Nonlinear seismic response analysis of high-rise flat plate buildings

Abstract

Modern seismic codes allow engineers to design high-rise flat plate buildings, together with an appropriate lateral load resisting system, in regions of high seismicity. Despite increased popularity and usage of the flat plate system in highly seismic zones, slab-column connection design checks are conducted only using a capacity design approach during the design process. Furthermore, nonlinear behavior of slab-column connections is ignored in performance-based design or assessment processes, due to limitations of commercial analysis programs. Therefore, this study was conducted to investigate nonlinear behavior characteristics of flat-plate systems, including slab flexural yielding in column strips, slab flexural yielding in the moment transfer ( 5ch ) region, and possible punching shear failure in the flat plate. In this study, nonlinear response history analyses are conducted on different 3D building model configurations. Slabs are represented using equivalent beam elements (effective beams) in three model configurations. Two additional nonlinear model configurations, one with rigid diaphragm constraints and without any slab elements, and the other with elastic slab elements, are generated as alternative solutions to effective beam modeling of slabs, for checking interstory drift ratios.

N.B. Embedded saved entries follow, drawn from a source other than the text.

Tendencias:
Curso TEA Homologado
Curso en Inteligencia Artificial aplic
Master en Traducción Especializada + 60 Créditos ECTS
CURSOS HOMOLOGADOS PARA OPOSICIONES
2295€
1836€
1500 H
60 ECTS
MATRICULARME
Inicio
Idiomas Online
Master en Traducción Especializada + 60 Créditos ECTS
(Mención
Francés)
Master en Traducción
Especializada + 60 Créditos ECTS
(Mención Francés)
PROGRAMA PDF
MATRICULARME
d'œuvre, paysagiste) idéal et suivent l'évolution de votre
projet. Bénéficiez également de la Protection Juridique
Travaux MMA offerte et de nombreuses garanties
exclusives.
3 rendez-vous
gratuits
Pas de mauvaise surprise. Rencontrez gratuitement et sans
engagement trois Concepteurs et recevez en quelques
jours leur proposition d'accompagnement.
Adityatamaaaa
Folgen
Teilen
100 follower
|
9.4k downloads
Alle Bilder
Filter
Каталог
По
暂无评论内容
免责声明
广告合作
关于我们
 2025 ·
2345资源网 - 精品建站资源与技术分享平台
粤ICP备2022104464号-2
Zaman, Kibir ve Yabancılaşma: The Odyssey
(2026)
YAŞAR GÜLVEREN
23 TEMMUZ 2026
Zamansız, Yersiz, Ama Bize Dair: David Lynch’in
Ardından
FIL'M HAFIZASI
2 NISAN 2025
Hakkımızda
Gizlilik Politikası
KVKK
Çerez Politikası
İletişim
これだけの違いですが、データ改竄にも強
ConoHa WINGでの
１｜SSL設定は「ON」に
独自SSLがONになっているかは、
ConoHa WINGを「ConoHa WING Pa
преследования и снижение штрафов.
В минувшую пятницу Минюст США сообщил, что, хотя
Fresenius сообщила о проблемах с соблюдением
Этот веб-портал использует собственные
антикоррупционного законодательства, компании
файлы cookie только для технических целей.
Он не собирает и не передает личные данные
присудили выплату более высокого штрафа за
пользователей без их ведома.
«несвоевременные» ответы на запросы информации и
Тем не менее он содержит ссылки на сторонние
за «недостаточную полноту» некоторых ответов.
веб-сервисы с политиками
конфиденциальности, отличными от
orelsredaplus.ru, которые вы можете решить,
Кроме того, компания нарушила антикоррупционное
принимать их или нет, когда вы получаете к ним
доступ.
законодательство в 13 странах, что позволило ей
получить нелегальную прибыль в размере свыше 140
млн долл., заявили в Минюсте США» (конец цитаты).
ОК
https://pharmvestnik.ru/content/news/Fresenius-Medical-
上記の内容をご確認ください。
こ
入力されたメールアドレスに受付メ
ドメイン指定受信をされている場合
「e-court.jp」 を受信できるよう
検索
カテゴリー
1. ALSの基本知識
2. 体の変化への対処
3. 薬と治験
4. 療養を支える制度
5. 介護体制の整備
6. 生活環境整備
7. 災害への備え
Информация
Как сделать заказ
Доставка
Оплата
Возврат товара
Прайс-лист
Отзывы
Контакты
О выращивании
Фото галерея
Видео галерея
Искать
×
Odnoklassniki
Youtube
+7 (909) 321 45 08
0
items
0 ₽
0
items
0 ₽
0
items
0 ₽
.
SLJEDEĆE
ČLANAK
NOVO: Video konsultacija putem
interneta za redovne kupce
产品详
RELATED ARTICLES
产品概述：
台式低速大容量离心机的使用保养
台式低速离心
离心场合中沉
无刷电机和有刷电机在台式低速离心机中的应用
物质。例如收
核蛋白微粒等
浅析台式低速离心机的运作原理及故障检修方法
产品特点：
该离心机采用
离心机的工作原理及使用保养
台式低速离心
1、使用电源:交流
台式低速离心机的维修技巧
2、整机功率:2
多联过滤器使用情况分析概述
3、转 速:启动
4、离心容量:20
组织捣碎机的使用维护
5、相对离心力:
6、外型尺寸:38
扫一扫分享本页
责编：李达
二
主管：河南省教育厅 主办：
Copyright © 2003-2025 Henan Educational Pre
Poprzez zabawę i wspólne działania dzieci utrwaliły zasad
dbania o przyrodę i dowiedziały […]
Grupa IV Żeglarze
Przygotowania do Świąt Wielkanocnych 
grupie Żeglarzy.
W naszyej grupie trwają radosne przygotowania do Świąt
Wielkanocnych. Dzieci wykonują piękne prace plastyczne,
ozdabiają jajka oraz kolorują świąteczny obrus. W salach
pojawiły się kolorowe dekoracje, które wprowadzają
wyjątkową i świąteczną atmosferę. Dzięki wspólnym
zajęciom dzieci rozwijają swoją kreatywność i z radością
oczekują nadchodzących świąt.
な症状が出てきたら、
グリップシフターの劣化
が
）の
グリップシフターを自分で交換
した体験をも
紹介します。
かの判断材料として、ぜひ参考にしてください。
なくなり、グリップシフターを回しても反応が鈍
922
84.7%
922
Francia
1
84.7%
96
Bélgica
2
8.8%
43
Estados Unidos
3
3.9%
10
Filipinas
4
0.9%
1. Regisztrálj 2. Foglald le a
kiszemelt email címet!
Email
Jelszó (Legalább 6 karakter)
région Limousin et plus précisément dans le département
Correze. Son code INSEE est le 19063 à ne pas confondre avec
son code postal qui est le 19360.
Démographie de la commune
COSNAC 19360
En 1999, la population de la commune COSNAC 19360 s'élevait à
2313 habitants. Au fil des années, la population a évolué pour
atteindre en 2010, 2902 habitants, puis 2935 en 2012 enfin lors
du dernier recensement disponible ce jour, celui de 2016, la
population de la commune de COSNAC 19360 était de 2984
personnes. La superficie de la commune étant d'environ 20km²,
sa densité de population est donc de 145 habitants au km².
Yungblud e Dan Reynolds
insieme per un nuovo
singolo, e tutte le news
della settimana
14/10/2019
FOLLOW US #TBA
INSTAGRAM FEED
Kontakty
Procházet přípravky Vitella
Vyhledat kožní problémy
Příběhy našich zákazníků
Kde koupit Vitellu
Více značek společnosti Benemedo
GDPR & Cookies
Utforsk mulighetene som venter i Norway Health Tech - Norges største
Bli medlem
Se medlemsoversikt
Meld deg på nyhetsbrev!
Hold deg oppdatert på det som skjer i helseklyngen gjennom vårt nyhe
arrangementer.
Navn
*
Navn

Three effective beam models are created to compare different modeling and design approaches in various design codes including TEC 2018, ACI 318 and ASCE 41. The so-called overstrength factor is considered as key parameter in two of these models, where overstrength in calculation of slab punching stresses is included in the design process of one model, whereas it is neglected in the other. The last model is created according to design provisions of the new TEC 2018. The nonlinear analysis results show that all five models satisfy necessary strength, stiffness and ductility requirements, though they necessitate different slab reinforcement amounts at the slab-column connections. However, significantly larger column cross-sectional dimensions are required for the model designed according to TEC 2018.